Please reproduce the description of the Guan Gong television series below in full, word for word.

→ **PAGE TEXT**:
==*==

The Legend of Guan Gong is a 2004 Chinese television series based on the story of Guan Yu, a general of the late Han Dynasty. The series has been released in North America by Image Entertainment.

Plot
The story begins with Guan Yu's early life, when he is forced to flee his hometown to avoid arrest after killing a local bully. After a long journey and experiencing hardship, Guan meets Liu Bei and Zhang Fei and becomes sworn brothers with them in the Oath of the Peach Garden. Since then, the three of them have dedicated their lives to defending the Han Dynasty and bringing peace to the empire.

The series differs from Guan Yu's official biography in Records of Three Kingdoms, folk tales about him and his story in the 14th century novel Romance of the Three Kingdoms by Luo Guanzhong. It focuses on four main events in Guan's life story: Oath of the Peach Garden; crossing five passes and slaying six generals; Guan Yu attends the banquet alone and Guan Yu's defeat and death.

==*==

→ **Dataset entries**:

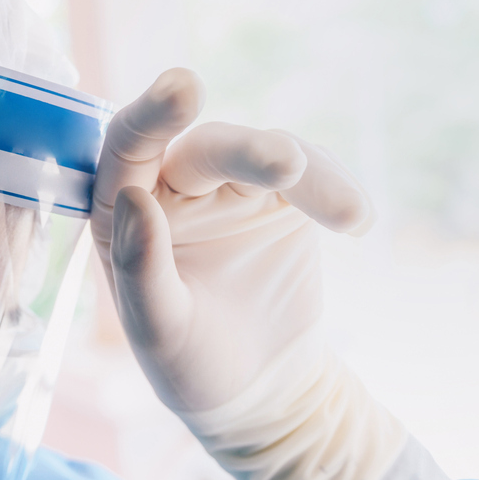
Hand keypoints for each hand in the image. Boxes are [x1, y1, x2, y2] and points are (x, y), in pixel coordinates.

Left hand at [92, 69, 374, 413]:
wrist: (259, 391)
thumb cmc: (190, 364)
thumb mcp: (159, 331)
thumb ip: (142, 269)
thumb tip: (133, 197)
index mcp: (123, 216)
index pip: (127, 151)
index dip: (151, 117)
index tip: (184, 89)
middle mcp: (170, 190)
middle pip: (205, 149)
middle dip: (247, 150)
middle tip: (287, 164)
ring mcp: (227, 189)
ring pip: (262, 154)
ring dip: (303, 173)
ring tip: (345, 214)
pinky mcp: (280, 197)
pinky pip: (309, 173)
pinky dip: (333, 189)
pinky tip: (355, 219)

==*==

→ **WRITTEN RESPONSE**:
The Legend of Guan Gong is a 2004 Chinese television series based on the story of Guan Yu, a general of the late Han Dynasty. The series has been released in North America by Image Entertainment.

Plot
The story begins with Guan Yu's early life, when he is forced to flee his hometown to avoid arrest after killing a local bully. After a long journey and experiencing hardship, Guan meets Liu Bei and Zhang Fei and becomes sworn brothers with them in the Oath of the Peach Garden. Since then, the three of them have dedicated their lives to defending the Han Dynasty and bringing peace to the empire.

The series differs from Guan Yu's official biography in Records of Three Kingdoms, folk tales about him and his story in the 14th century novel Romance of the Three Kingdoms by Luo Guanzhong. It focuses on four main events in Guan's life story: Oath of the Peach Garden; crossing five passes and slaying six generals; Guan Yu attends the banquet alone and Guan Yu's defeat and death.